Problem description: If a line holds the word "表示训练集", copy it from the entries.

··········

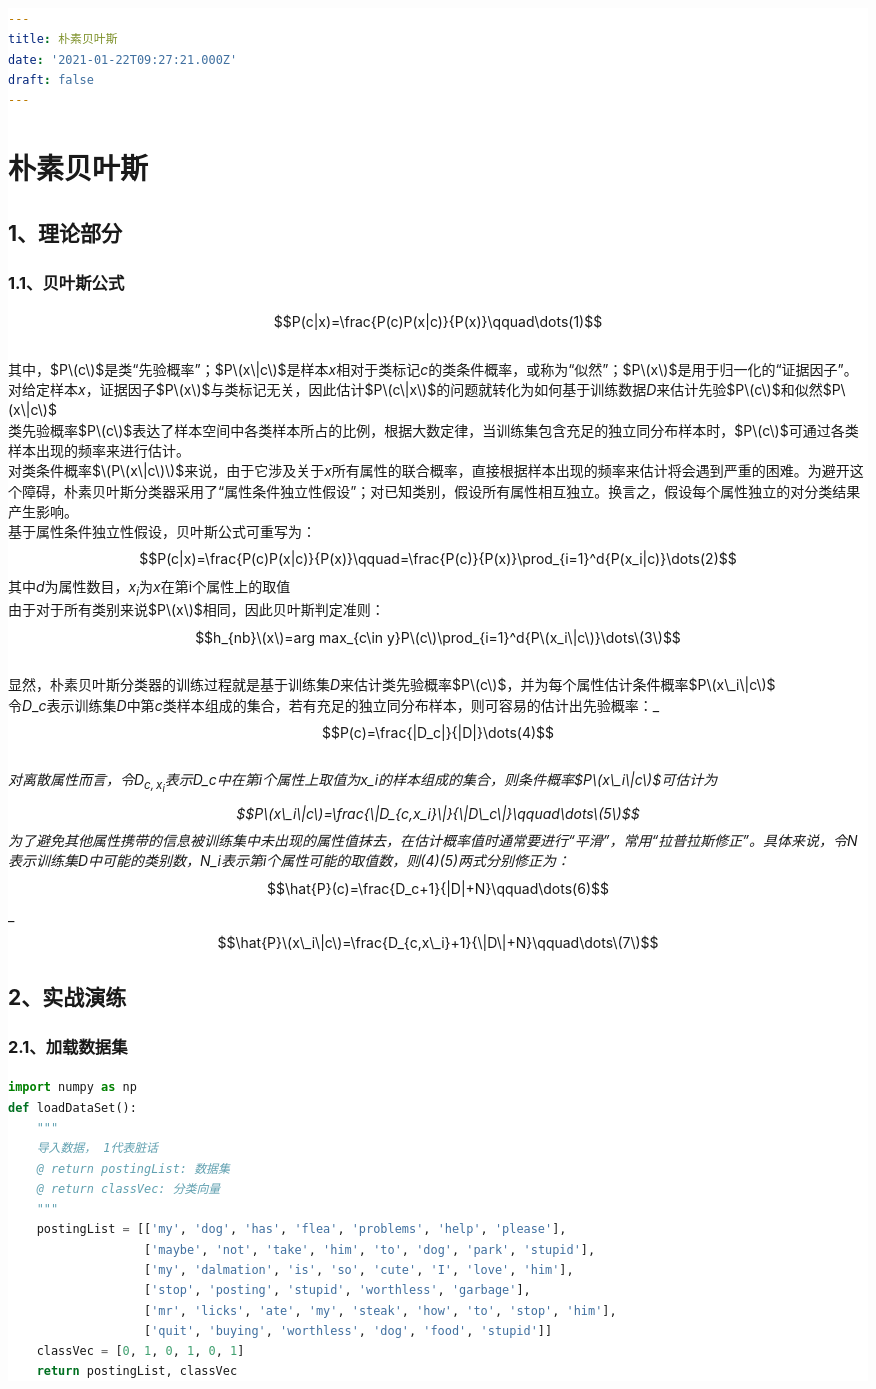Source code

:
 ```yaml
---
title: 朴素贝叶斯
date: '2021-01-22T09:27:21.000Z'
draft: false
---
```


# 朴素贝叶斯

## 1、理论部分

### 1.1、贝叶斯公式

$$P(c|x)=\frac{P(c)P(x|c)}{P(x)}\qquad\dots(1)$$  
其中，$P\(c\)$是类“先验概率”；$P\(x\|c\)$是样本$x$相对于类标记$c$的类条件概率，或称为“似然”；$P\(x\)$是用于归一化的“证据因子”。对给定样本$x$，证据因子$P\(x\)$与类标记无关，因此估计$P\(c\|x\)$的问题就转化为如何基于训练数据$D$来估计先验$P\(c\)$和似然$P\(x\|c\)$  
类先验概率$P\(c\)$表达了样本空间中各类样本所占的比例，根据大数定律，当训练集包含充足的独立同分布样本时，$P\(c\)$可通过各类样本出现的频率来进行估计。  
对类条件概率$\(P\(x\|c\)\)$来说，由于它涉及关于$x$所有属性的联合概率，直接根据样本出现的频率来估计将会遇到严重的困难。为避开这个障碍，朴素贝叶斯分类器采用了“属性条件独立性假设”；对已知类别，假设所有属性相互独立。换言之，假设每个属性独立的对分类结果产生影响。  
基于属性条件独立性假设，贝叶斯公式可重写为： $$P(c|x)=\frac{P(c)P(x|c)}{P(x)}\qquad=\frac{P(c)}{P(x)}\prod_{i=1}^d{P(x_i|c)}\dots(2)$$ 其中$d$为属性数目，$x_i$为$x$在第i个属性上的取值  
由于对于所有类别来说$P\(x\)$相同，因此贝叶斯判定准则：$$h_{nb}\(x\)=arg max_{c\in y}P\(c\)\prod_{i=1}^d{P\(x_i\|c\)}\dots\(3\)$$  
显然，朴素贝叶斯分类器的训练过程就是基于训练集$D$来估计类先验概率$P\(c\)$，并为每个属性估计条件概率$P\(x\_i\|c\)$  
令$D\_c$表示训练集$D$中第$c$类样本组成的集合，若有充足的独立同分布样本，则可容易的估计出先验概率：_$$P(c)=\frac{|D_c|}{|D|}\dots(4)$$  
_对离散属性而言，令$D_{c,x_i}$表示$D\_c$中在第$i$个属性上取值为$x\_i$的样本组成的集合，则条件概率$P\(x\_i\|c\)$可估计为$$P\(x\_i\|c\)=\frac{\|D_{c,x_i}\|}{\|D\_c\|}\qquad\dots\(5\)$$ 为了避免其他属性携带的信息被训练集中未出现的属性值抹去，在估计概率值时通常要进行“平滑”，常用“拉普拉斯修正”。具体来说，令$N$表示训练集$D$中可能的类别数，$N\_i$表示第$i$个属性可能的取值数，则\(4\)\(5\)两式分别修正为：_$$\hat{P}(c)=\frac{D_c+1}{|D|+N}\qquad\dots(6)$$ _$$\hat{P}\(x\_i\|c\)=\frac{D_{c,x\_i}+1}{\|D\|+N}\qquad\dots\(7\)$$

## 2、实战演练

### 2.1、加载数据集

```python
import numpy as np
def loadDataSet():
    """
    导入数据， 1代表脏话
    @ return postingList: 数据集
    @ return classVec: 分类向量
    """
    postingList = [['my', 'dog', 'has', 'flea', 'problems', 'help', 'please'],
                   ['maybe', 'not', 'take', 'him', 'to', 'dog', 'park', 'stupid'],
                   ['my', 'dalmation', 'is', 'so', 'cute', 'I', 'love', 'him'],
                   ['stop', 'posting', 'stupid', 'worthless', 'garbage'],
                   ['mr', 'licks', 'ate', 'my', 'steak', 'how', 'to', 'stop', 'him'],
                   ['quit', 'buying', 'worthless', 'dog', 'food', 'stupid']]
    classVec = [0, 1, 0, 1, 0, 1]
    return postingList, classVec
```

··········

Result of the task:
令$D\_c$表示训练集$D$中第$c$类样本组成的集合，若有充足的独立同分布样本，则可容易的估计出先验概率：_$$P(c)=\frac{|D_c|}{|D|}\dots(4)$$  
_对离散属性而言，令$D_{c,x_i}$表示$D\_c$中在第$i$个属性上取值为$x\_i$的样本组成的集合，则条件概率$P\(x\_i\|c\)$可估计为$$P\(x\_i\|c\)=\frac{\|D_{c,x_i}\|}{\|D\_c\|}\qquad\dots\(5\)$$ 为了避免其他属性携带的信息被训练集中未出现的属性值抹去，在估计概率值时通常要进行“平滑”，常用“拉普拉斯修正”。具体来说，令$N$表示训练集$D$中可能的类别数，$N\_i$表示第$i$个属性可能的取值数，则\(4\)\(5\)两式分别修正为：_$$\hat{P}(c)=\frac{D_c+1}{|D|+N}\qquad\dots(6)$$ _$$\hat{P}\(x\_i\|c\)=\frac{D_{c,x\_i}+1}{\|D\|+N}\qquad\dots\(7\)$$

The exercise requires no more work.